--- START ---

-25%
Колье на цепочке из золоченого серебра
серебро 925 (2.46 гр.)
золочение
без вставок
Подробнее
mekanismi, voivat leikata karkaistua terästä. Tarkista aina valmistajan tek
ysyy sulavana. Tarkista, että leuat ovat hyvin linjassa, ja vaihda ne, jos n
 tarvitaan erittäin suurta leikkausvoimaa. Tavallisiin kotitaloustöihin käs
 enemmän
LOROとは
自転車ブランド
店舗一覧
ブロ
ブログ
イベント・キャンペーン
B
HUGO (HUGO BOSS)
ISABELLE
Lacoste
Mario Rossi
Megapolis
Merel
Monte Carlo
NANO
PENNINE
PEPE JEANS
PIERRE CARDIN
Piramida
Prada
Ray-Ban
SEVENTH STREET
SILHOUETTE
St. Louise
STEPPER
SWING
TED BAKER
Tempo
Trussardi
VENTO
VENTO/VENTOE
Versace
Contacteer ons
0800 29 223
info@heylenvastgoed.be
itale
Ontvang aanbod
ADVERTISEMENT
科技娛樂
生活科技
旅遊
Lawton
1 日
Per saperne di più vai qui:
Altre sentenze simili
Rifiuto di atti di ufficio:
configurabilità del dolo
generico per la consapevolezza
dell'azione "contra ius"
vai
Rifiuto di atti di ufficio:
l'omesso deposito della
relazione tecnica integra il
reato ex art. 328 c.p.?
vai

--- END ---

Express the text of the items above as a JSON list of strings, one string per line, omitting blank lines.

• **Exercise result**
[
  "-25%",
  "Колье на цепочке из золоченого серебра",
  "серебро 925 (2.46 гр.)",
  "золочение",
  "без вставок",
  "Подробнее",
  "mekanismi, voivat leikata karkaistua terästä. Tarkista aina valmistajan tek",
  "ysyy sulavana. Tarkista, että leuat ovat hyvin linjassa, ja vaihda ne, jos n",
  " tarvitaan erittäin suurta leikkausvoimaa. Tavallisiin kotitaloustöihin käs",
  " enemmän",
  "LOROとは",
  "自転車ブランド",
  "店舗一覧",
  "ブロ",
  "ブログ",
  "イベント・キャンペーン",
  "B",
  "HUGO (HUGO BOSS)",
  "ISABELLE",
  "Lacoste",
  "Mario Rossi",
  "Megapolis",
  "Merel",
  "Monte Carlo",
  "NANO",
  "PENNINE",
  "PEPE JEANS",
  "PIERRE CARDIN",
  "Piramida",
  "Prada",
  "Ray-Ban",
  "SEVENTH STREET",
  "SILHOUETTE",
  "St. Louise",
  "STEPPER",
  "SWING",
  "TED BAKER",
  "Tempo",
  "Trussardi",
  "VENTO",
  "VENTO/VENTOE",
  "Versace",
  "Contacteer ons",
  "0800 29 223",
  "info@heylenvastgoed.be",
  "itale",
  "Ontvang aanbod",
  "ADVERTISEMENT",
  "科技娛樂",
  "生活科技",
  "旅遊",
  "Lawton",
  "1 日",
  "Per saperne di più vai qui:",
  "Altre sentenze simili",
  "Rifiuto di atti di ufficio:",
  "configurabilità del dolo",
  "generico per la consapevolezza",
  "dell'azione \"contra ius\"",
  "vai",
  "Rifiuto di atti di ufficio:",
  "l'omesso deposito della",
  "relazione tecnica integra il",
  "reato ex art. 328 c.p.?",
  "vai"
]